Copyright (C) 2004-2023, NetworkX Developers Aric Hagberg hagberg@lanl.gov> Dan Schult dschult@colgate.edu> Pieter Swart swart@lanl.gov> All rights reserved. Redistribution and use in source and binary forms, with or without modification, are permitted provided that the following conditions are met: * Redistributions of source code must retain the above copyright notice, this list of conditions and the following disclaimer. * Redistributions in binary form must reproduce the above copyright notice, this list of conditions and the following disclaimer in the documentation and/or other materials provided with the distribution. * Neither the name of the NetworkX Developers nor the names of its contributors may be used to endorse or promote products derived from this software without specific prior written permission. THIS SOFTWARE IS PROVIDED BY THE COPYRIGHT HOLDERS AND CONTRIBUTORS "AS IS" AND ANY EXPRESS OR IMPLIED WARRANTIES, INCLUDING, BUT NOT LIMITED TO, THE IMPLIED WARRANTIES OF MERCHANTABILITY AND FITNESS FOR A PARTICULAR PURPOSE ARE DISCLAIMED. IN NO EVENT SHALL THE COPYRIGHT OWNER OR CONTRIBUTORS BE LIABLE FOR ANY DIRECT, INDIRECT, INCIDENTAL, SPECIAL, EXEMPLARY, OR CONSEQUENTIAL DAMAGES (INCLUDING, BUT NOT LIMITED TO, PROCUREMENT OF SUBSTITUTE GOODS OR SERVICES; LOSS OF USE, DATA, OR PROFITS; OR BUSINESS INTERRUPTION) HOWEVER CAUSED AND ON ANY THEORY OF LIABILITY, WHETHER IN CONTRACT, STRICT LIABILITY, OR TORT (INCLUDING NEGLIGENCE OR OTHERWISE) ARISING IN ANY WAY OUT OF THE USE OF THIS SOFTWARE, EVEN IF ADVISED OF THE POSSIBILITY OF SUCH DAMAGE.
Bibliography#
R. Albert and A.-L. Barabási, “Statistical mechanics of complex networks”, Reviews of Modern Physics, 74, pp. 47-97, 2002. https://arxiv.org/abs/cond-mat/0106096
B. Bollobás, “Random Graphs”, Second Edition, Cambridge University Press, 2001.

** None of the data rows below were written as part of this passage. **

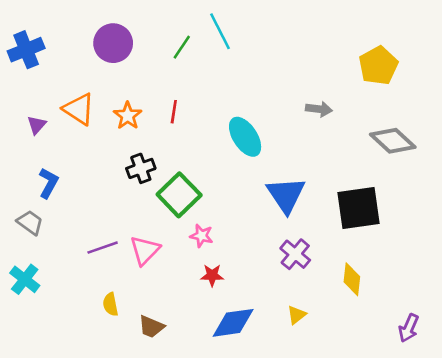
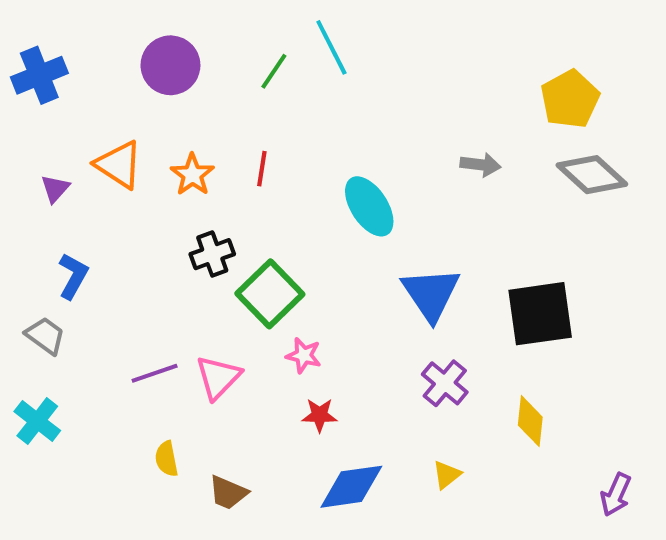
gray diamond: (393, 141) -> (592, 175), moved

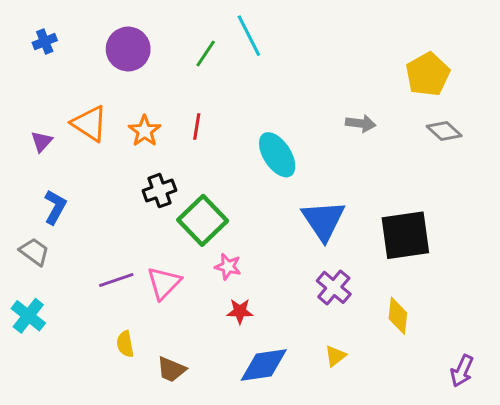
blue cross: (39, 75) -> (45, 42), moved, size x0.6
gray diamond: (592, 175) -> (444, 131), size x0.7

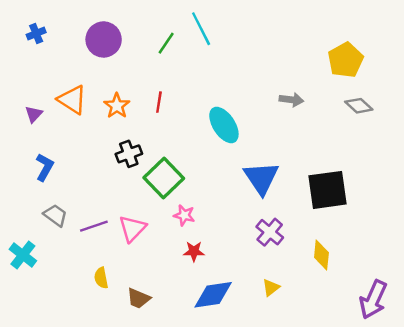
gray trapezoid: (34, 252) -> (55, 215), moved
purple arrow: (462, 371) -> (373, 300), size x1.5

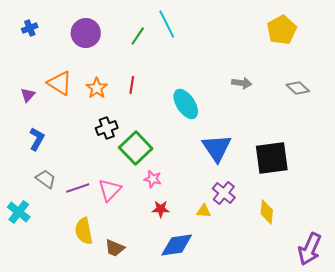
yellow pentagon: (346, 60) -> (282, 30), moved
yellow semicircle: (101, 278) -> (84, 231), size x1.5
yellow triangle: (271, 288) -> (204, 211), moved, turned 42

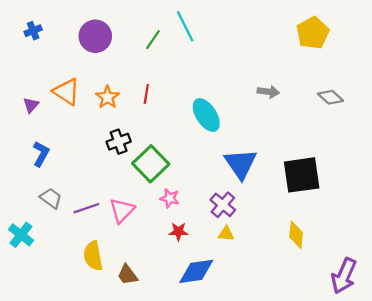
purple cross: (224, 193) -> (223, 205), moved
brown trapezoid: (115, 248) -> (127, 275), turned 30

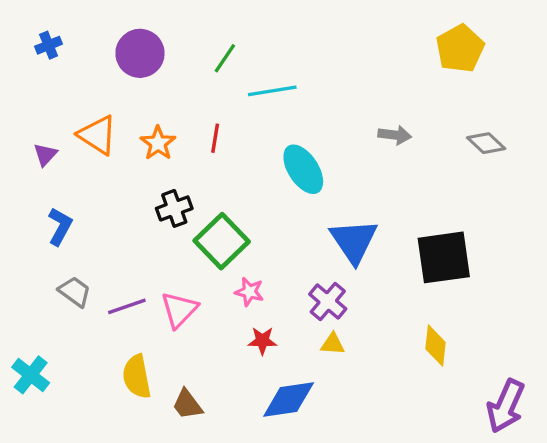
cyan line: (185, 26) -> (272, 91), moved, turned -72
cyan cross: (21, 235) -> (31, 375), moved

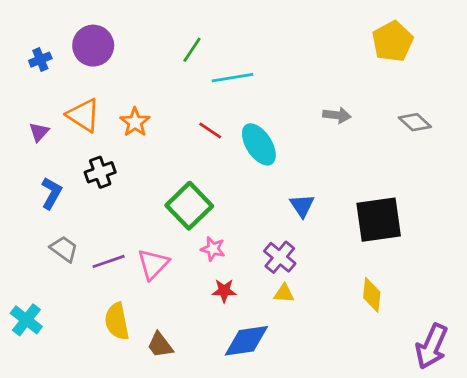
blue cross: (49, 45) -> (40, 60), moved
purple circle: (140, 53) -> (93, 46), moved
red line: (215, 138) -> (210, 131), moved, turned -65
black cross: (174, 208) -> (100, 172), moved
blue triangle: (354, 241) -> (302, 206), size x0.6

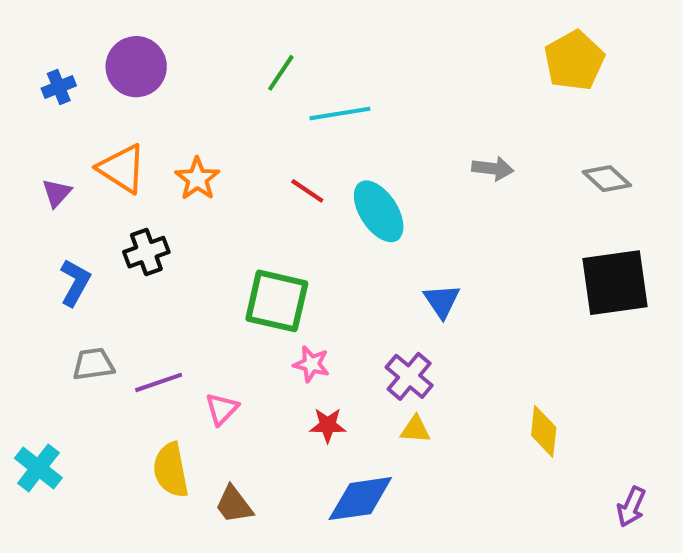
green square: (189, 206) -> (277, 301), turned -33
black square: (379, 220) -> (615, 283), moved
gray trapezoid: (64, 249) -> (93, 364), turned -44
pink triangle: (153, 264) -> (222, 409), moved, size x0.7
purple arrow: (432, 346) -> (631, 507), size x0.6

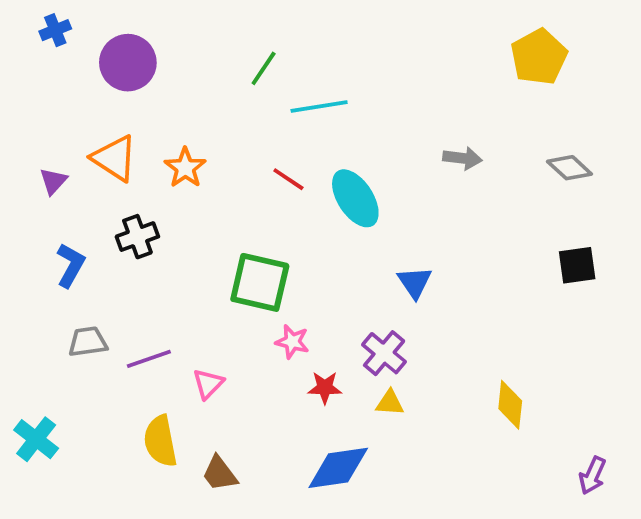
blue cross: (59, 87) -> (55, 30), moved
black square: (615, 283) -> (577, 265), size x0.6
red star: (328, 425) -> (325, 388), moved

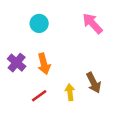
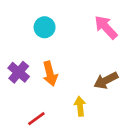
brown arrow: (94, 83) -> (106, 80), moved, turned 90
red line: (39, 96) -> (36, 119), moved

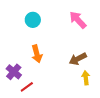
purple cross: (19, 72) -> (14, 72), moved
yellow arrow: (80, 106) -> (86, 78), moved

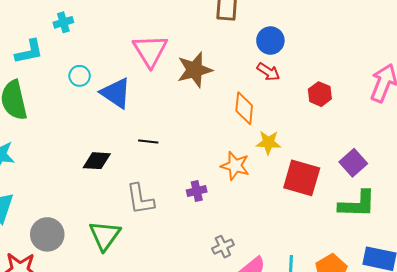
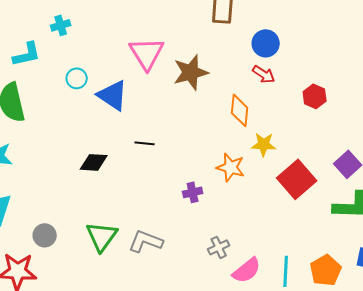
red square: (302, 178) -> (297, 179), turned 33
gray L-shape: (140, 199) -> (146, 241), moved, turned 120
gray circle: (47, 234) -> (45, 235), size x0.7

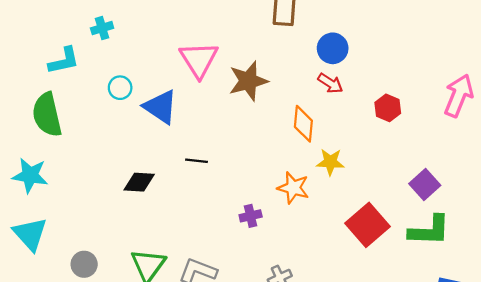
red square: (297, 179) -> (367, 225), moved

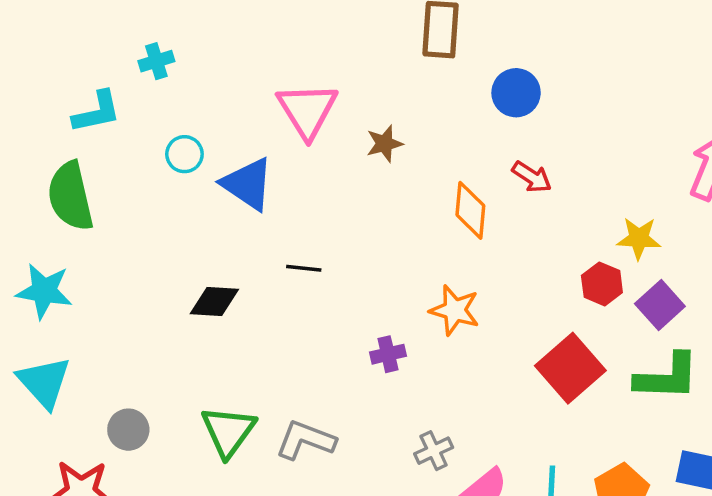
brown star: (248, 81) -> (384, 144), size x0.6
red arrow: (330, 83) -> (532, 177), moved
red hexagon: (388, 108) -> (602, 284), moved
yellow star: (330, 162) -> (639, 238), moved

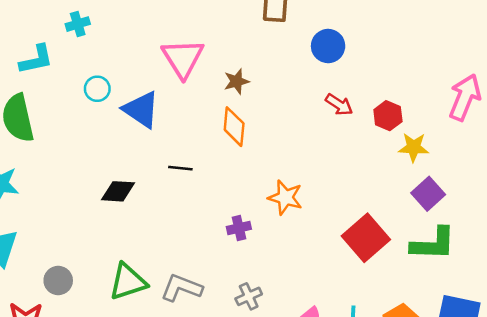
orange diamond: (470, 210) -> (234, 127), moved
red hexagon: (602, 284) -> (388, 116), moved
green triangle: (228, 431) -> (128, 282), turned 36
gray cross: (434, 451) -> (249, 296), moved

U. Brandes and T. Erlebach, “Network Analysis: Methodological Foundations”, Lecture Notes in Computer Science, Volume 3418, Springer-Verlag, 2005.
S.N. Dorogovtsev and J.F.F. Mendes, “Evolution of Networks”, Oxford University Press, 2003.
A. Martelli, “Python in a Nutshell”, O’Reilly Media Inc, 2003.
M.E.J. Newman, “The Structure and Function of Complex Networks”, SIAM Review, 45, pp. 167-256, 2003. http://epubs.siam.org/doi/abs/10.1137/S003614450342480
R. Sedgewick, “Algorithms in C: Parts 1-4: Fundamentals, Data Structure, Sorting, Searching”, Addison Wesley Professional, 3rd ed., 2002.
R. Sedgewick, “Algorithms in C, Part 5: Graph Algorithms”, Addison Wesley Professional, 3rd ed., 2001.
D. B. West, “Introduction to Graph Theory”, Prentice Hall, 2nd ed., 2001.